Obviously this is a lot of gripes. I want to emphasize that if you use redis as intended (as a slightly-persistent, not-HA cacache), it's great. Unfortunately, more and more shops seem to be thinking that Redis is a full-service database and, as someone who's had to spend an inordinate amount of time maintaining such a setup, it's not. If you're writing software and you're thinking "hey, it would be easy to just put a SET key value in this code and be done," please reconsider. There are lots of great products out there that are better for the overwhelming majority of use cases.

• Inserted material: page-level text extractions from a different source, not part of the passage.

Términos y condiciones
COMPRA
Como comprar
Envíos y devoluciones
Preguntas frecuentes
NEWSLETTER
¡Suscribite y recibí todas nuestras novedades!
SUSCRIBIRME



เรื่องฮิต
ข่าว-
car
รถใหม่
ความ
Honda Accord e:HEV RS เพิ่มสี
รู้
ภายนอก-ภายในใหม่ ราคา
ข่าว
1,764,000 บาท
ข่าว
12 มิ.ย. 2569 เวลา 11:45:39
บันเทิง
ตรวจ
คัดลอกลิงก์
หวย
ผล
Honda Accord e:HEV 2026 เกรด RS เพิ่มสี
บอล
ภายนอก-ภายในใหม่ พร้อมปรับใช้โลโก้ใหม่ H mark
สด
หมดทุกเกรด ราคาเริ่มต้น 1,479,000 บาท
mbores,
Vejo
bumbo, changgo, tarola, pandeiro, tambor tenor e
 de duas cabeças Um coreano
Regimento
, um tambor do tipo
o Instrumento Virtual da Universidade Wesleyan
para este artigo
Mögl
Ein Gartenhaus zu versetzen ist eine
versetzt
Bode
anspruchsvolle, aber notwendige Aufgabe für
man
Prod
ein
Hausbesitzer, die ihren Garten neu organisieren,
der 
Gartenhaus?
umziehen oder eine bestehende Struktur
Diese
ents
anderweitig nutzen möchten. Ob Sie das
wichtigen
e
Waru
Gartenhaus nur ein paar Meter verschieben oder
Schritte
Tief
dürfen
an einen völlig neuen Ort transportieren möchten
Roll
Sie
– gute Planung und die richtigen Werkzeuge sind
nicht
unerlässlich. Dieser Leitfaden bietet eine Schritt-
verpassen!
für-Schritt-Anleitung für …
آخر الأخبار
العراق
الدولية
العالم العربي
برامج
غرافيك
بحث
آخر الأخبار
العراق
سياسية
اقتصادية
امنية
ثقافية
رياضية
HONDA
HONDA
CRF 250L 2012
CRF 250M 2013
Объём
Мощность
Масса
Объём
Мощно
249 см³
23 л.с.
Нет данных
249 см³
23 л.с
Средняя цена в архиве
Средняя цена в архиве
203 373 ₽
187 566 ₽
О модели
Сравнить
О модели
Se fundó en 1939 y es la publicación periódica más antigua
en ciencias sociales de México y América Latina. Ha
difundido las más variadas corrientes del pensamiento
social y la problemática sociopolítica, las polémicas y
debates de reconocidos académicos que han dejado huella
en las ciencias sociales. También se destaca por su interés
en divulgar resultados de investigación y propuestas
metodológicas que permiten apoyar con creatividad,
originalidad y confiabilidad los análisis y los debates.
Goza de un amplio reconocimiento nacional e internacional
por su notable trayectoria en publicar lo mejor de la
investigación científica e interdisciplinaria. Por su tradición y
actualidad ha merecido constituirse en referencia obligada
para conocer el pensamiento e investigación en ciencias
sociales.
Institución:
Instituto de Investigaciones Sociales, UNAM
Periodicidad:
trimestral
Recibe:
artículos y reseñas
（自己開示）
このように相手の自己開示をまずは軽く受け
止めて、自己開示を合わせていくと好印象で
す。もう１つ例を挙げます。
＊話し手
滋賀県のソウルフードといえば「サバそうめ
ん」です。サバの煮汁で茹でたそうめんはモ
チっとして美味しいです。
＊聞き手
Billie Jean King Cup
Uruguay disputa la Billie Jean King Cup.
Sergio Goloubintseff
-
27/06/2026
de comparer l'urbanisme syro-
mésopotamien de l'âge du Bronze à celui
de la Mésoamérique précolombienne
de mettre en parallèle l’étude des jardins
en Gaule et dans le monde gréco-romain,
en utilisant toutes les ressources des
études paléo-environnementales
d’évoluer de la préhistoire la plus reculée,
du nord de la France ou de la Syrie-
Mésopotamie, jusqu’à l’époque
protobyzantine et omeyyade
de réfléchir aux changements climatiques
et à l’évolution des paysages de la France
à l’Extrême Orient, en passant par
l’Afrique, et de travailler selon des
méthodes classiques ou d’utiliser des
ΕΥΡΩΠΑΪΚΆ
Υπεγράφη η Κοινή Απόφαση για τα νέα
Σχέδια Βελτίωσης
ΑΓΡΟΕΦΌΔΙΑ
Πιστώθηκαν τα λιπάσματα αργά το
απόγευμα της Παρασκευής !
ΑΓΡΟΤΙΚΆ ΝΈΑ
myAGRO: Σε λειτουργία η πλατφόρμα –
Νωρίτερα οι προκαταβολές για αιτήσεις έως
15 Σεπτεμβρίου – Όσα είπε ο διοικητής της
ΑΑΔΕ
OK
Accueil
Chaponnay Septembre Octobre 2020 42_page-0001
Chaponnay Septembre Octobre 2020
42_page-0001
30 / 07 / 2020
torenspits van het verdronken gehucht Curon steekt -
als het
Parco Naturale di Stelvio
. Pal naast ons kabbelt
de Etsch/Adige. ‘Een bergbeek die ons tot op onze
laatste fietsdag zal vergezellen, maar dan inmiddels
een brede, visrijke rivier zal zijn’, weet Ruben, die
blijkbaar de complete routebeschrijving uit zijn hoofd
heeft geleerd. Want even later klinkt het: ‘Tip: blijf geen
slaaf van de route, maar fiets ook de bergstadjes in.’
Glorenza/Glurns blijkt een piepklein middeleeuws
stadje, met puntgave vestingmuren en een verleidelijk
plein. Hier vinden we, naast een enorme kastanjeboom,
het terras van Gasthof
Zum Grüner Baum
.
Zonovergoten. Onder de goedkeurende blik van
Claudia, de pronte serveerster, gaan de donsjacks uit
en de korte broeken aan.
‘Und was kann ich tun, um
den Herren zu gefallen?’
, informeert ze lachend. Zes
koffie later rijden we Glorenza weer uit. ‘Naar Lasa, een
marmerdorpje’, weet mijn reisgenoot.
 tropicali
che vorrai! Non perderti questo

Well, that was cathartic. I look forward to your response flames, Internet.

1

Actually, you can write lua scripts that run on the server-side, but they add so much maintenance headache that I can't responsibly recommend that.

2

With a 20GB database which you write to at 50Mbps and which is backed by a RAID1 of nice Seagate ST300MP0034 SAS drives (which are rated for 228MBps and should be able to achieve something between 1/3 and 1/2 of that in practice), when an RDB snapshot occurs, it's going to take 89 seconds to write the data in the absolute best case, and 179 seconds in what I would consider a reasonable case. That comes out to 1.07GB of extra data that's going to be written into the databse while the RDB is in progress. If that data happens to be sparse (and causes a large number of 4KB pages to be COW'd), you're looking at many GB of extra RAM that you need.

3

Actually, redis just makes a new AOF by forking and writing the contents of its current memory as an AOF. It never processes the old one on disk at all. So this process has the same RAM downside as RDBs!

4

The full list: //files.roguelazer.com/twemproxy_unsupported_commands.txt. Issuing any of these will cause twemproxy to close your TCP connection abruptly. COOL!